[Page-level text extractions]
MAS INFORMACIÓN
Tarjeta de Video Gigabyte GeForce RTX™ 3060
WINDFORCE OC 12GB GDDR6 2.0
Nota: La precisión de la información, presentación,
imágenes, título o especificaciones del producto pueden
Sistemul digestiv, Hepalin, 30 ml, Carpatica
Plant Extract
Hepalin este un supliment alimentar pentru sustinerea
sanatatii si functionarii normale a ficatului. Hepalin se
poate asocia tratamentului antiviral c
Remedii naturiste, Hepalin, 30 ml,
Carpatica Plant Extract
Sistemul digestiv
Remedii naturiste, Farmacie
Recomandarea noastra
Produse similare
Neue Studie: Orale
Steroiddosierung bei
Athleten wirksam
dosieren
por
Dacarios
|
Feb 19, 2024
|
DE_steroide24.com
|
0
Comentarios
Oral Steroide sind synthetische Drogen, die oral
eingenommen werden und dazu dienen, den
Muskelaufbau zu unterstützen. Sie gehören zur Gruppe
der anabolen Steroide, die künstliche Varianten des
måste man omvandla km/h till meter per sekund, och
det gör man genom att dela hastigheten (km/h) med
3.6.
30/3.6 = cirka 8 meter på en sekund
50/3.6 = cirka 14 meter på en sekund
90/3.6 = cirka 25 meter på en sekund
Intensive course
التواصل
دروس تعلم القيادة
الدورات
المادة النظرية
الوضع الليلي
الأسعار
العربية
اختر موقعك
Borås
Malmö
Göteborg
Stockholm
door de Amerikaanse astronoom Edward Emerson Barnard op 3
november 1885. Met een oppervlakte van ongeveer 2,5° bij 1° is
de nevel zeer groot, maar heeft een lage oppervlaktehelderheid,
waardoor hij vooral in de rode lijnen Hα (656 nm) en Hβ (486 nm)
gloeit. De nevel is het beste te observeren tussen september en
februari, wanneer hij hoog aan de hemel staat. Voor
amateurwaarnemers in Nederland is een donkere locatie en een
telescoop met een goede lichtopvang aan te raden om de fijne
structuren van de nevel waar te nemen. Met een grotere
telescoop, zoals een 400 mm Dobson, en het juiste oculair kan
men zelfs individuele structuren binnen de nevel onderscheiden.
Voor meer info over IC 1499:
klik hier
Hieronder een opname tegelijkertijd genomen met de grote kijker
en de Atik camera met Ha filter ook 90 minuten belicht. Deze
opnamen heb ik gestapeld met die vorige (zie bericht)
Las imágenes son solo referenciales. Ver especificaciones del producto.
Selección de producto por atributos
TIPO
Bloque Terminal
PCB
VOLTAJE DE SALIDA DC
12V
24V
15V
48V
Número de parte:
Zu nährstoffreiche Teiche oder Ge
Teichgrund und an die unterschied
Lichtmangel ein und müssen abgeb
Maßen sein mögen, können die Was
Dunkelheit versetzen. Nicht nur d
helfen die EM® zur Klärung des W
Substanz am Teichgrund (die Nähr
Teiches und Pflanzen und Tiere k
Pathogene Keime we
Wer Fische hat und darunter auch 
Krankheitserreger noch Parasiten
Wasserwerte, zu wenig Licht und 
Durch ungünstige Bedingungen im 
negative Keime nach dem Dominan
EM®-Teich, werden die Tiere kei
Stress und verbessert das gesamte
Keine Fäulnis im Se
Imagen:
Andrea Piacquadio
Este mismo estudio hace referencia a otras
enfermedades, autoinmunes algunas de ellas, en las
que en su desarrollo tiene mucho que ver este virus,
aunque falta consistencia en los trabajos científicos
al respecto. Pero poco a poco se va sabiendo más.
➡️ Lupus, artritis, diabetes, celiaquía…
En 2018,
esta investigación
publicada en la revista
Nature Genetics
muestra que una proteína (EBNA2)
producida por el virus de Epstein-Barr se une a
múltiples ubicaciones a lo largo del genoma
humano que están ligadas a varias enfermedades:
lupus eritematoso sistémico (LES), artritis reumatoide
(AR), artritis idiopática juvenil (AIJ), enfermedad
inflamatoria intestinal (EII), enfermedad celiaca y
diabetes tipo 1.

▶ [DIRECTIONS]:
Check every line of the data, and copy the ones that contain "cirka".

▶ [ANSWER FOR THIS EXERCISE]:
30/3.6 = cirka 8 meter på en sekund
50/3.6 = cirka 14 meter på en sekund
90/3.6 = cirka 25 meter på en sekund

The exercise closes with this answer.